-- Your objective --
Would it be possible to write out each entry below exactly, without the pictures?
#### Records
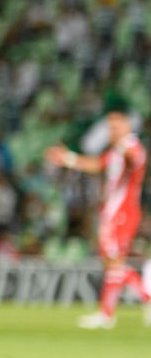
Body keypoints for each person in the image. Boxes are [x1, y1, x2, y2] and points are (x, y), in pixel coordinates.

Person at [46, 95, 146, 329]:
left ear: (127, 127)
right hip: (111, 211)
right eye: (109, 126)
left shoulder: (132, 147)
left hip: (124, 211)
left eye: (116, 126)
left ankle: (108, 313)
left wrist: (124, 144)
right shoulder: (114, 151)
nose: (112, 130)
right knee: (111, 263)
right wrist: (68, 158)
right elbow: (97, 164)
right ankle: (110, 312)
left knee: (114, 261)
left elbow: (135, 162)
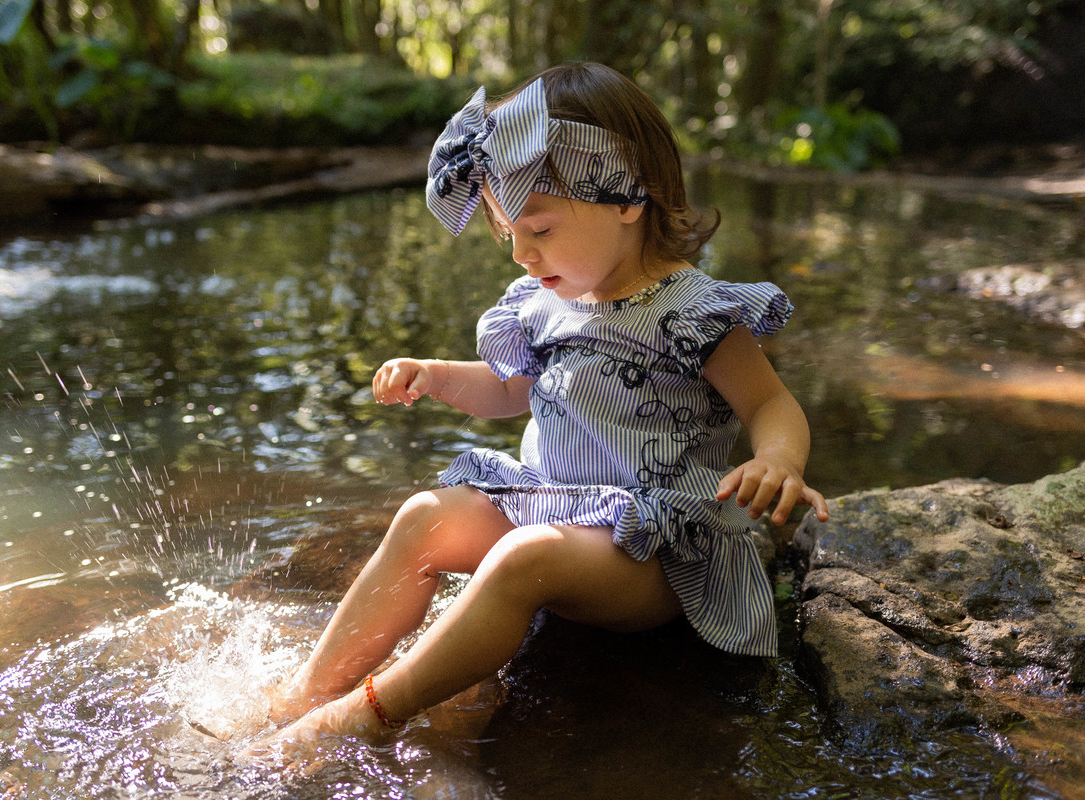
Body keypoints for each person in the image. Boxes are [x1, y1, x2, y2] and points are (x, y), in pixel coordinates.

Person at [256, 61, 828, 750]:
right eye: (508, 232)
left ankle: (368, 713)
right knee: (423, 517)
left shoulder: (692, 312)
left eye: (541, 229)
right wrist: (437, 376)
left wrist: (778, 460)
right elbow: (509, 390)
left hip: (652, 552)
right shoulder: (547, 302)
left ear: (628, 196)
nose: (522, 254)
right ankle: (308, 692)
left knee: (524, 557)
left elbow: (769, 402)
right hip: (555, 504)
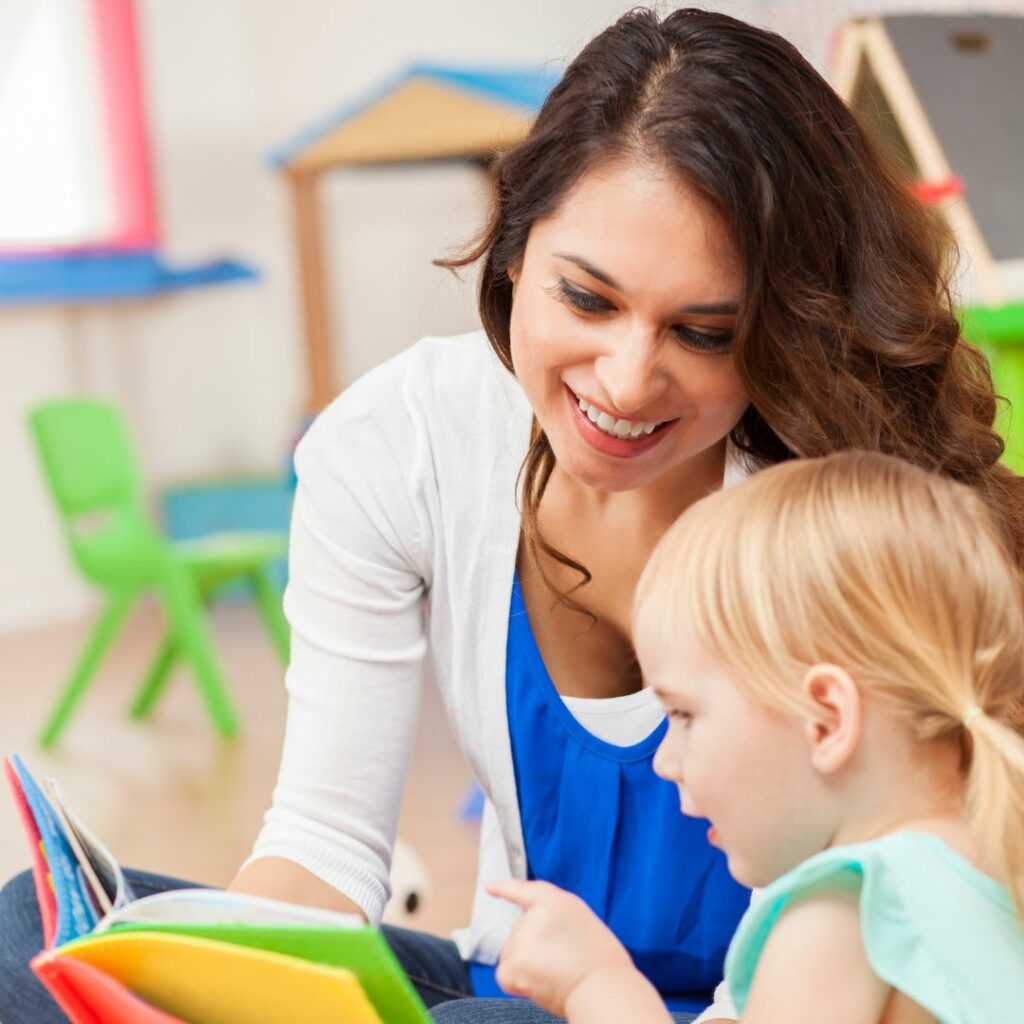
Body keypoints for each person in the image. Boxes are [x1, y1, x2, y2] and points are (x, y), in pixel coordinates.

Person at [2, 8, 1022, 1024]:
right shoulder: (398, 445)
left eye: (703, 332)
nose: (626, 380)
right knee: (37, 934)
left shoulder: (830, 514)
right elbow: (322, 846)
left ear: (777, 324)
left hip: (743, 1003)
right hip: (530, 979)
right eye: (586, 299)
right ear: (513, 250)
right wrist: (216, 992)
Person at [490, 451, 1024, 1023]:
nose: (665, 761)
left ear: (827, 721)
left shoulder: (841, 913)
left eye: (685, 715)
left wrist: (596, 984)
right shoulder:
########
-- Answer to the exercise --
Body keypoints for each person in the image. Boxes are [x1, y1, x2, y2] and points are (x, y), in pixel coordinates.

Person at [46, 95, 146, 329]:
left ear: (127, 127)
right hip: (111, 211)
right eye: (109, 126)
left shoulder: (132, 147)
left hip: (124, 211)
left eye: (116, 126)
left ankle: (108, 313)
left wrist: (124, 144)
right shoulder: (114, 151)
nose: (112, 130)
right knee: (111, 263)
right wrist: (68, 158)
right elbow: (97, 164)
right ankle: (110, 312)
left knee: (114, 261)
left elbow: (135, 162)
Body keypoints for each person in the image. Boxes are [x1, y1, x2, y2] and points are (x, y), in pixel coordinates.

Person at [256, 61, 828, 750]:
right eye: (508, 232)
left ankle: (368, 713)
right knee: (423, 517)
left shoulder: (692, 312)
left eye: (541, 229)
right wrist: (437, 376)
left wrist: (778, 460)
right elbow: (509, 390)
left hip: (652, 552)
right shoulder: (547, 302)
left ear: (628, 196)
nose: (522, 254)
right ankle: (308, 692)
left knee: (524, 557)
left elbow: (769, 402)
right hip: (555, 504)
Body keypoints for each person in the image. Boxes are [x1, y1, x2, y2] and points are (x, y), in pixel coordinates.

Person at [2, 8, 1022, 1024]:
right shoulder: (398, 445)
left eye: (703, 332)
nose: (626, 380)
right knee: (37, 934)
left shoulder: (830, 514)
right elbow: (322, 846)
left ear: (777, 324)
left hip: (743, 1003)
right hip: (530, 979)
right eye: (586, 299)
right ear: (513, 250)
right wrist: (216, 992)
Person at [490, 451, 1024, 1023]:
nose: (665, 761)
left ear: (827, 721)
left shoulder: (841, 913)
left eye: (685, 715)
left wrist: (596, 984)
right shoulder:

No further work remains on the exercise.